(Stored data)
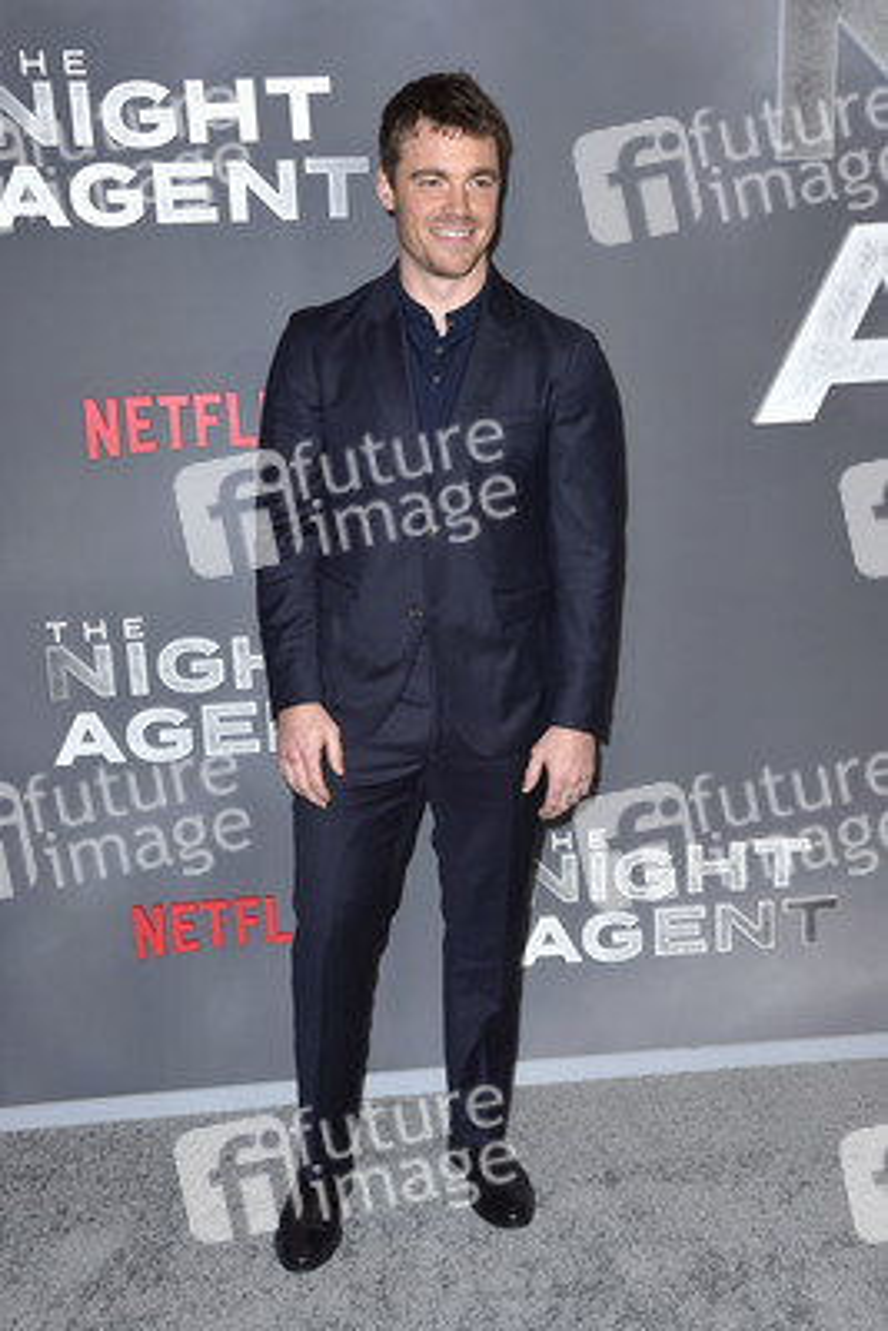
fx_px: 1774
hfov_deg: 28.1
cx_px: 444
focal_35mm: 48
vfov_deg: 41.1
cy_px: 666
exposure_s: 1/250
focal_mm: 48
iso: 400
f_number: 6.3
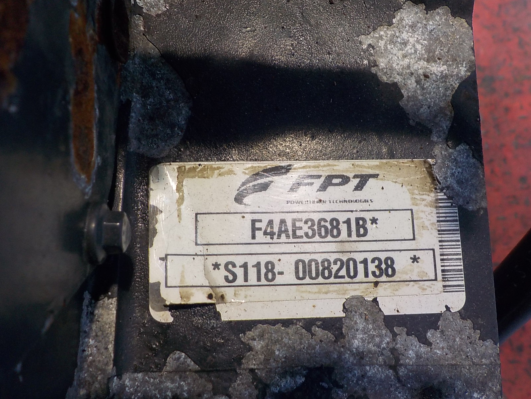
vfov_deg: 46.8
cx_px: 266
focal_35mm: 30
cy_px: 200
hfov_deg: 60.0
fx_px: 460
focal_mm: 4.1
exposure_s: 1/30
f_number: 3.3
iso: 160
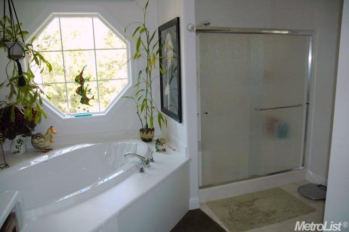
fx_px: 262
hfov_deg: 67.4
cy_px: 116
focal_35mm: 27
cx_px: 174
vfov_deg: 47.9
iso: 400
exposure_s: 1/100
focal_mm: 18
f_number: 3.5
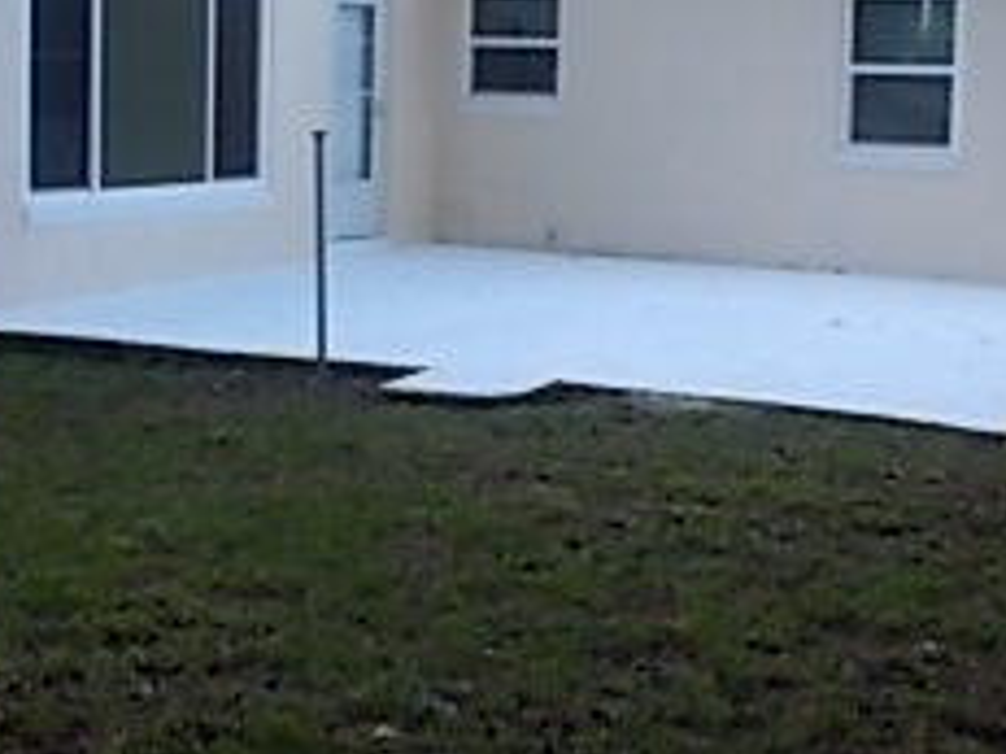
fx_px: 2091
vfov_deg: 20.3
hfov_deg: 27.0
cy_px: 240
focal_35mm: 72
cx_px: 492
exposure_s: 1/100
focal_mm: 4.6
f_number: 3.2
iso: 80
(End Stored data)
Work task: Starting at the line that contains "hfov_deg: 27.0", copy each line through the last one in the records, exactly, and output nothing else.

Answer to the problem:
hfov_deg: 27.0
cy_px: 240
focal_35mm: 72
cx_px: 492
exposure_s: 1/100
focal_mm: 4.6
f_number: 3.2
iso: 80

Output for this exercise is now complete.